LIBREVILLE, 6 November 2018 (WHO): Ministers, officials and health experts from across Africa, the World Health Organization (WHO) and the United Nations met to push forward action to halt the damaging effects of artisanal and small scale gold mining on human health and the environment today (6 November).
Virtually every country in Africa has some form of artisanal and small scale mining with more than 54 million Africans estimated to be dependent on the activity for their livelihoods.
“Small scale gold mining is a crucial source of income for millions of Africans, but it is often dangerous, damaging, and in the worst cases, deadly, for artisanal miners,” said Dr Magaran Bagayoko, Director (a.i), Communicable Diseases Cluster, WHO’s Regional Office for Africa.
Har ikke råd til alternativer til kviksølv
The artisanal and small-scale gold miners often use mercury, a highly toxic chemical to separate their gold from ore, putting their health at great risk. Alternatives to mercury do exist, but for many miners, operating independently without government support, income trumps the health and environmental risks.
Many of the people involved in this hidden and often informal activity are the most vulnerable in society with women representing more than 50% of the miners.
“Exposure to elemental mercury can cause life-long disability, kidney failure and speech, sight and cognitive impairment,” said Dr Bagayoko. “Women, pregnant women and children are at particular risk.”
24 afrikanske lande vil kæmpe mod kviksølv-forureningen
To combat mercury poisoning, 24 countries in the African Region have now adopted the Minamata Convention on Mercury, a global treaty named after a Japanese town where a chemical company caused mass mercury poisoning several decades ago.
The convention tasks governments and businesses to protect citizens and communities from the harmful effects of mercury exposure, including applying controls to polluting industries.
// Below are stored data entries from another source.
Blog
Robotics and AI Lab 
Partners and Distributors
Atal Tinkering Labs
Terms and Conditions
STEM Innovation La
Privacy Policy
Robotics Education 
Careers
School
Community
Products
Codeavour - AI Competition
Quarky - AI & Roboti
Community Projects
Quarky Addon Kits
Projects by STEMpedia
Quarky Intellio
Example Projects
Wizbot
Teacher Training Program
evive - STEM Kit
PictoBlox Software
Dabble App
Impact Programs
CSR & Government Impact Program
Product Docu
For mining, the convention compels governments to promote mercury-free gold processing methods, take special measures to protect vulnerable populations from exposure and put an end to particularly harmful practices in processing gold from ore.
For its part, WHO is aiding African governments in tackling mercury poisoning and other health risks related to artisanal mining by strengthening their national health systems, developing training manuals for health workers, helping set up national observatories on chemicals and recently launching a regional network of poison control centres.
At a WHO-hosted side event at the Third Interministerial Conference on Health and the Environment in Africa held in Gabon on 6 November, Ministers and officials from across the continent met to set ways for integrating interventions to address mercury and other artisanal gold mining health issues into existing public health strategies.
In Ghana, Mozambique and Nigeria, WHO, with funding from the Global Environment Facility (GEF), is undertaking institutional and health situation assessments in vulnerable communities as part of these countries’ efforts to develop national action plans on artisanal small-scale gold mining.